▶ EXERCISE
From the records, pick out and copy each line containing "expression".

═══ EXERCISE MATERIALS

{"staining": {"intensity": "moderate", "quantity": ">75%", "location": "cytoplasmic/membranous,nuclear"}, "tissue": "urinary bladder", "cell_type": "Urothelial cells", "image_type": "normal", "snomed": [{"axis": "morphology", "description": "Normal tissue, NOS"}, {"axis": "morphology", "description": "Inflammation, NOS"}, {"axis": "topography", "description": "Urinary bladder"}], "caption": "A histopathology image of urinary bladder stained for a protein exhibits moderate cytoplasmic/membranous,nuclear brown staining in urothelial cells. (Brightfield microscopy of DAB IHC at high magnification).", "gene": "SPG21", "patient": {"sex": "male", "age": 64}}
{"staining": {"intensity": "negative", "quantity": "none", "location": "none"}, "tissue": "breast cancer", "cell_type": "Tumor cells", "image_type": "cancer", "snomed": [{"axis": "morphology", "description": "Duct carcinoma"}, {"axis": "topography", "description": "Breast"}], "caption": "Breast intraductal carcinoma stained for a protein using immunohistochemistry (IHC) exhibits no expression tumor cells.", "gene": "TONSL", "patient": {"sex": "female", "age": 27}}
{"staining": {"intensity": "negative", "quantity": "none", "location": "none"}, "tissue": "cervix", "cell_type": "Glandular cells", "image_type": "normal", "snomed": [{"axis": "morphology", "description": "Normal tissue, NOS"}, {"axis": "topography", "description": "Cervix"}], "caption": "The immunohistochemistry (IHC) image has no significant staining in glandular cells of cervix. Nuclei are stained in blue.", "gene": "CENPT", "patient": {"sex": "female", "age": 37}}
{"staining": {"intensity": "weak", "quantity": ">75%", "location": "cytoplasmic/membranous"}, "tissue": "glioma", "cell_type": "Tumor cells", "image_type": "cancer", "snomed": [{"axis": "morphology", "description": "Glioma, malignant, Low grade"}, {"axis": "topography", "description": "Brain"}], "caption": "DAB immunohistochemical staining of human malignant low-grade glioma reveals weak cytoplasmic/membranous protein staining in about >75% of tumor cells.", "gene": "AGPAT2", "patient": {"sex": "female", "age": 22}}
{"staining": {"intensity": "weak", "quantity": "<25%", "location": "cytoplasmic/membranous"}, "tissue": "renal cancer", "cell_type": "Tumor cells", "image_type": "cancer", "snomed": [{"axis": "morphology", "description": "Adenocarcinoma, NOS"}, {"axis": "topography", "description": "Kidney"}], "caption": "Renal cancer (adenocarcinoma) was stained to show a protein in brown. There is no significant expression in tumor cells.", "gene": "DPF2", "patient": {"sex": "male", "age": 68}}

══════

▶ REPLY TO THE TASK
{"staining": {"intensity": "negative", "quantity": "none", "location": "none"}, "tissue": "breast cancer", "cell_type": "Tumor cells", "image_type": "cancer", "snomed": [{"axis": "morphology", "description": "Duct carcinoma"}, {"axis": "topography", "description": "Breast"}], "caption": "Breast intraductal carcinoma stained for a protein using immunohistochemistry (IHC) exhibits no expression tumor cells.", "gene": "TONSL", "patient": {"sex": "female", "age": 27}}
{"staining": {"intensity": "weak", "quantity": "<25%", "location": "cytoplasmic/membranous"}, "tissue": "renal cancer", "cell_type": "Tumor cells", "image_type": "cancer", "snomed": [{"axis": "morphology", "description": "Adenocarcinoma, NOS"}, {"axis": "topography", "description": "Kidney"}], "caption": "Renal cancer (adenocarcinoma) was stained to show a protein in brown. There is no significant expression in tumor cells.", "gene": "DPF2", "patient": {"sex": "male", "age": 68}}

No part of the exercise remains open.